• _Task brief_
Swap each "chart" for "graph" in the data below and write all its lines out again with nothing else changed. Leave out the pictures.

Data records
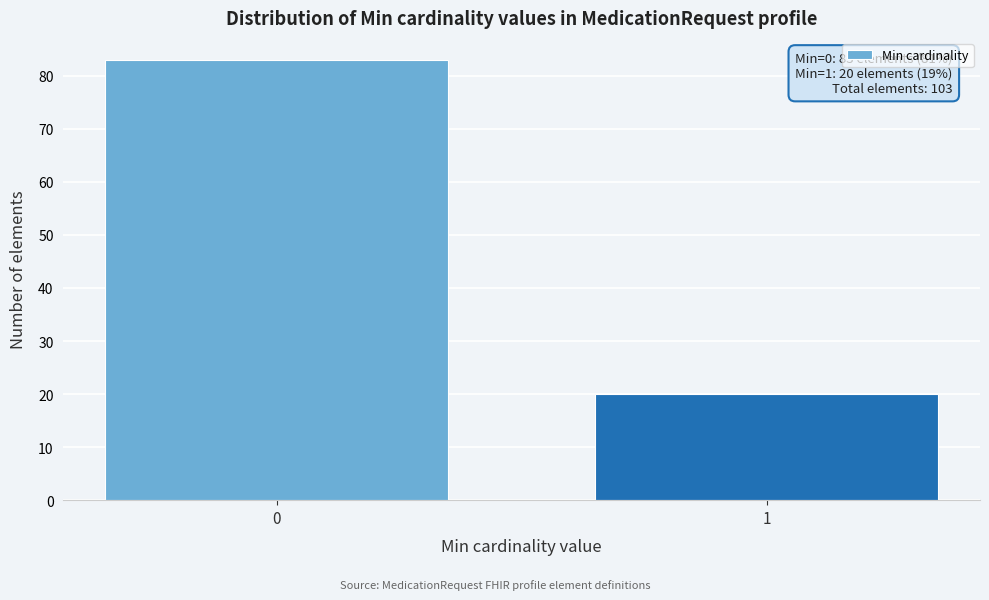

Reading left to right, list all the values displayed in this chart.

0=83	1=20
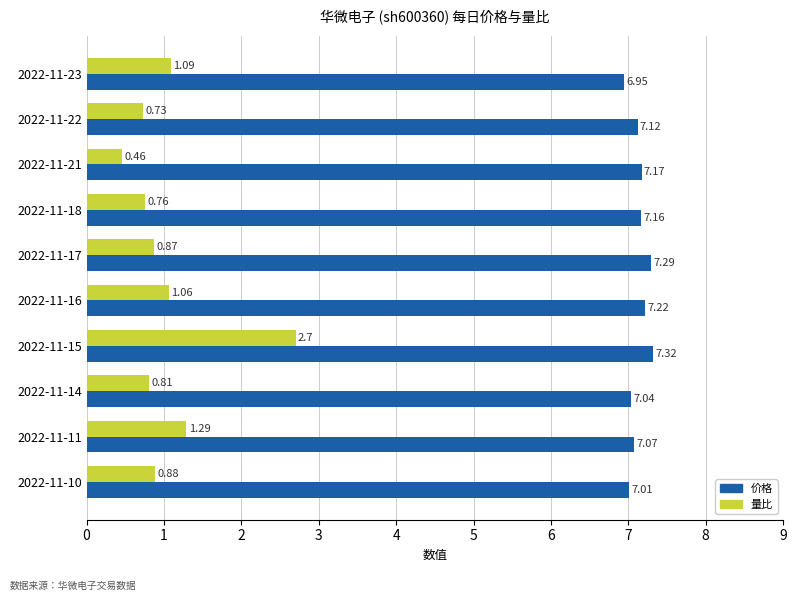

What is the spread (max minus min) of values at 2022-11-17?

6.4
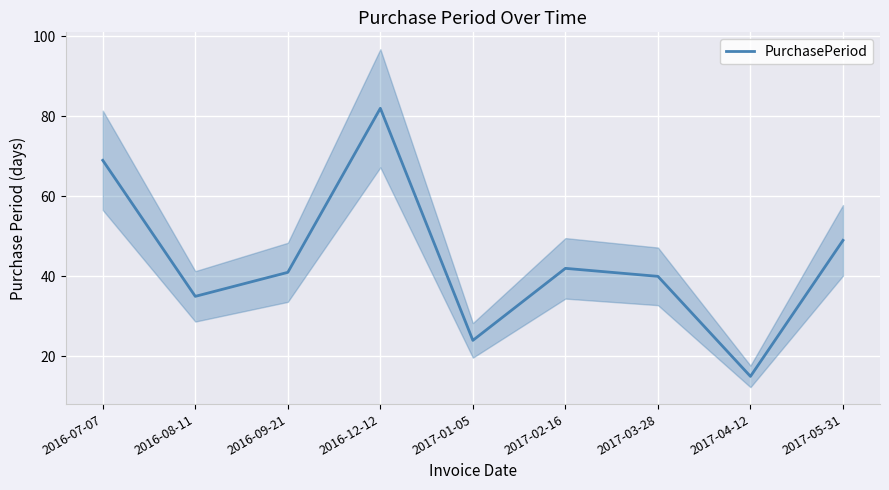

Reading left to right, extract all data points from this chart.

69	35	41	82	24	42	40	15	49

• _Result_
Reading left to right, list all the values displayed in this graph.

0=83	1=20

What is the spread (max minus min) of values at 2022-11-17?

6.4

Reading left to right, extract all data points from this graph.

69	35	41	82	24	42	40	15	49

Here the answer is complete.